Talking about stress in families or in our work teams is much more important than I think people realise. In the UK, 70 million workdays are lost annually due to mental health issues, predominantly stress, depression, and anxiety. For organisations, it is extremely costly, and could impact staff performance. For both families and organisations, it could lead to poorer communication, an inability to see solutions beyond problems, and a reduction in many positive things that exist between people, such as, love, respect, acceptance, laughter, empathy, trust, patience, etc.
Control only what you can
- When setting a culture and environment for support to alleviate stress, you should:
- Be transparent with everyone
- Be fair, friendly, respectful and approachable
- Support development
- Have realistic expectations of individuals and the team
- Encourage two-way communication
- Encourage time away from work
- Enforce the view that failure is an event – not a person
This includes how you interact with people are work, but also at home, and how you treat your spouse, partner, children, parents, etc.
As a manager
Helping employees deal with stress in the workplace is twofold. On one hand, you need to model how to deal with stress and set an example. Actively teaching and modelling how you deal with your own stress levels sets a good example. In addition to that, you have to accept that employees often experience stress at work because of work. This means you need to provide resources for them to excel at their jobs, ensure that they are supported at all times, and make sure that they know that this support exists. In addition, be sure to include training on time management and prioritising, as this will lessen the effect of feeling unable to cope or overwhelmed with their workload.

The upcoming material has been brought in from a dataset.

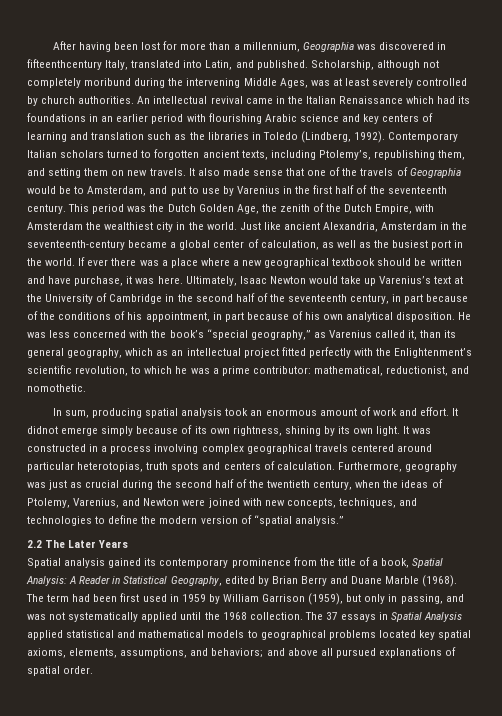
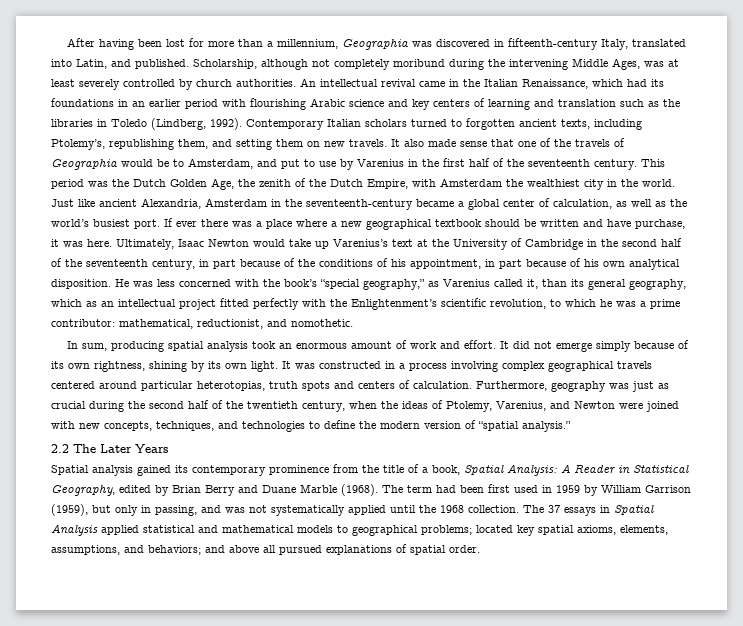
[27,59,102,70] fifteenthcentury -> [508,38,599,50] fifteenth-century
[339,96,404,104] Renaissance -> [522,79,588,89] Renaissance,
[392,240,464,250] [27,258,76,266] busiest port in the world. -> [51,219,160,229] world’s busiest port.
[27,426,58,434] didnot -> [513,341,553,349] did not
[328,630,376,640] problems -> [421,525,472,535] problems;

Also consider the culture your organisation has inside and outside of the office. Is the office a pleasant place to be where employees get along, the environment is bright enough with access to resources, and employees genuinely care about each other? If not, how can you address this? Do employees have access to socialising activities through work? This could be a hiking club or a book club, or social events where everyone can get together, for example, a board game night or a picnic in the park.
A final note of caution. You are not the superhero who needs to take everyone’s stress on themselves. You are just part of the big machine that supply them with the tools they need to cope better with stress and deal with the areas of their lives that they are finding stressful. There are some situations, such as the loss of a family member or loved one, or for some people a pet, that could be immensely stressful but are totally out of anyone’s control. No experience in the world makes dealing with such stressful events any easier. At times, you just have to be the person that shows empathy and supports whoever needs it. But, always take care of yourself first.